**TESTO DI STUDIO:**
• • • •
Fenomenologia dell’altro. Ogni identità, scrive Luce Irigaray, è sempre sessuata. L’altro, l’altra sono, appunto, sempre maschio o femmina. “Io non è mai semplicemente mio, in quanto appartiene a un genere” (In tutto il mondo siamo sempre in due. Baldini Castoldi Dalai, Milano 2006, p. 41). L’appartenenza al genere è determinata da quelli che Irigaray chiama “dati irriducibili” (p. 67): la donna nasce da una donna, l’uomo non nasce da un essere umano del suo stesso genere; la donna può generare in sé, l’uomo no. E tuttavia anche Irigaray deve ammettere - e nel giro dello stesso discorso - che non si è mai maschi o femmine in base a questi dati irriducibili:
Affermare che l’uomo e la donna sono realmente due soggetti diversi non corrisponde pertanto a rinviarli a un destino biologico, a una semplice appartenenza culturale. L’uomo e la donna sono diversi culturalmente. Ed è bene che la cosa sia così: risulta da una costruzione diversa della loro soggettività (ibidem).
• • • •
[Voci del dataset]
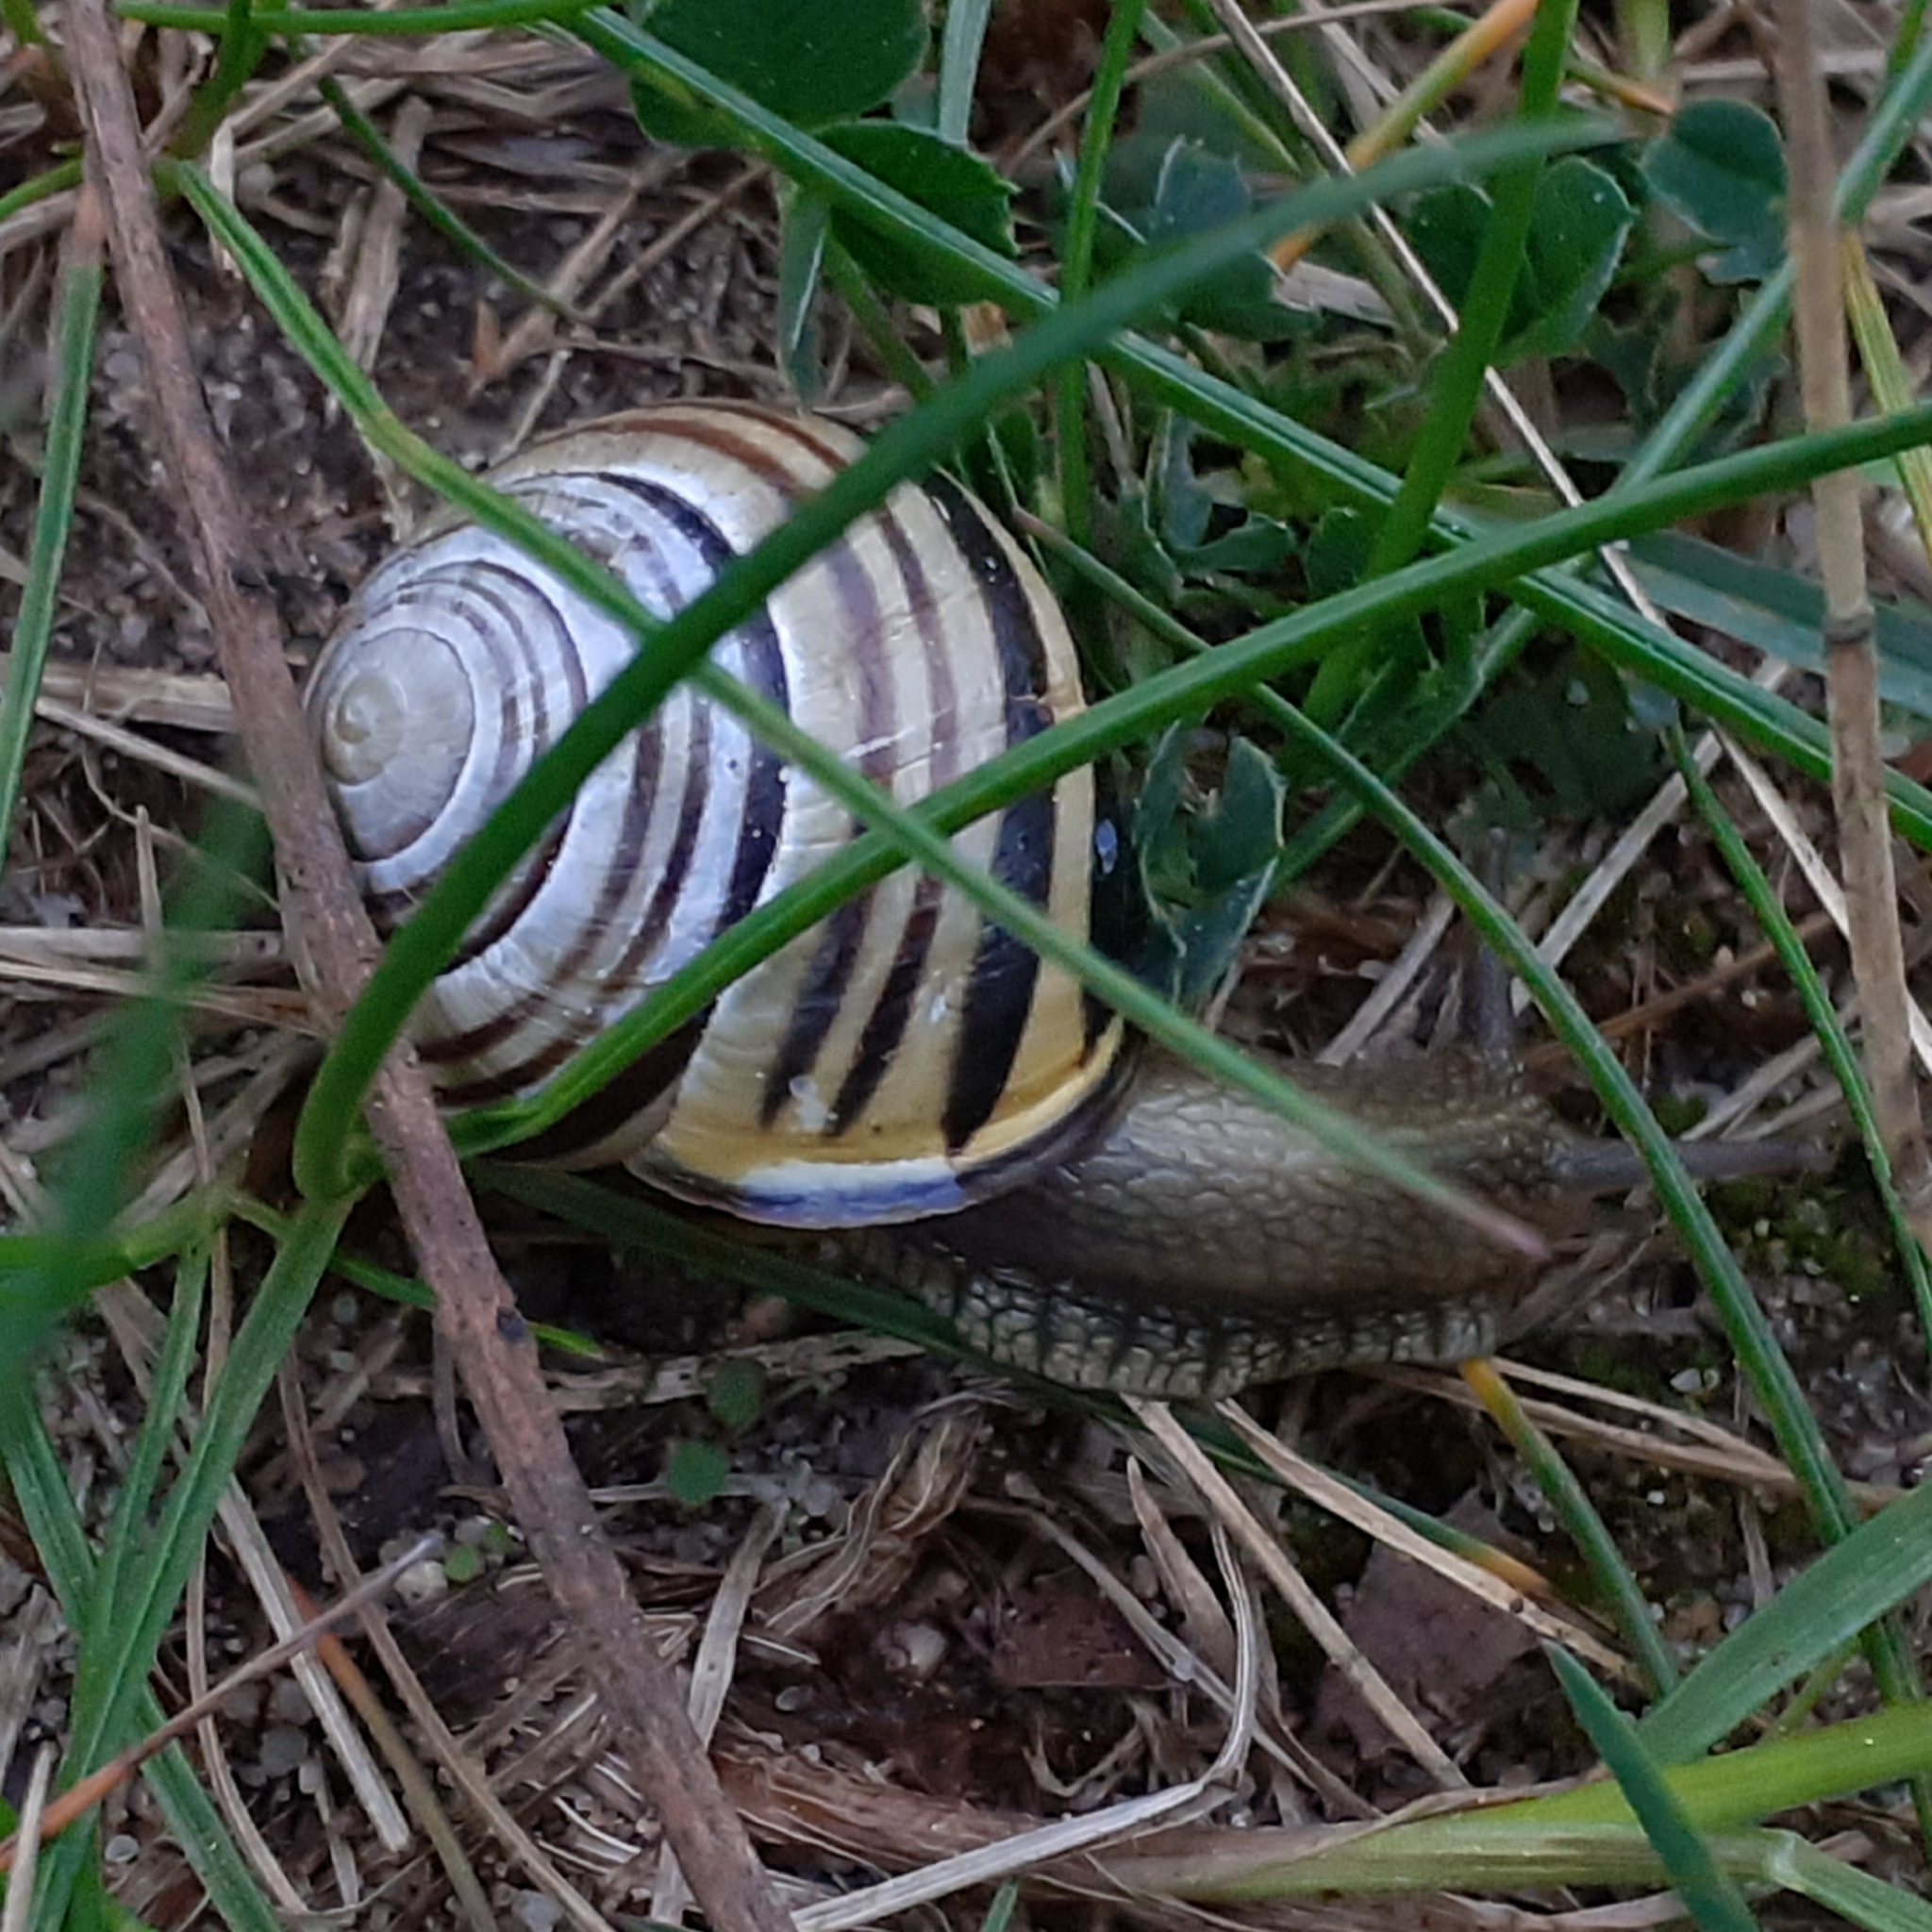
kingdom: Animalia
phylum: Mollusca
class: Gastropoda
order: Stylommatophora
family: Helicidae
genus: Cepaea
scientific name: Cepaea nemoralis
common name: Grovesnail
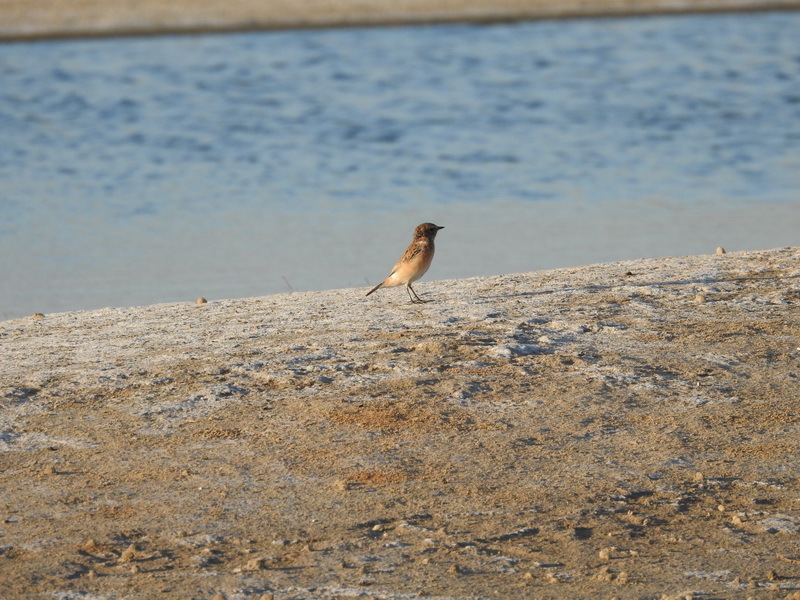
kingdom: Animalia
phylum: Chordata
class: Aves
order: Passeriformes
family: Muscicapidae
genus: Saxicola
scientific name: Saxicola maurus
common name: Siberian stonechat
• • • •
**CONSEGNA A:** Nel testo sulla fenomenologia dell'altro viene citato un libro: riporta il titolo, l'editore, la città e l'anno.
**CONSEGNA B:** Secondo il testo sulla fenomenologia dell'altro, da che cosa deriva la differenza culturale tra l'uomo e la donna?
**CONSEGNA C:** Continua il testo sulla fenomenologia dell'altro da dove si interrompe.

**SOLUZIONE A:**
- Titolo: In tutto il mondo siamo sempre in due
- Editore: Baldini Castoldi Dalai
- Città: Milano
- Anno: 2006

**SOLUZIONE B:** Da una costruzione diversa della loro soggettività.

**SOLUZIONE C:**
C’è dunque una istanza che precede il genere, ed è la cultura. Il genere si declina in modi diversi a seconda della cultura da cui è costruito. L’altro si presenta a me come maschio o femmina - ma anche come transessuale -, ma in primo luogo come esito di un processo culturale di soggettivazione.
L’altro si presenta nella sua essenza umana solo nella penombra, nell’incertezza della prolessi; appena ne compare il volto, compare la designazione culturale. E con essa compaiono gentilezza, amicizia, indifferenza, ostilità o odio.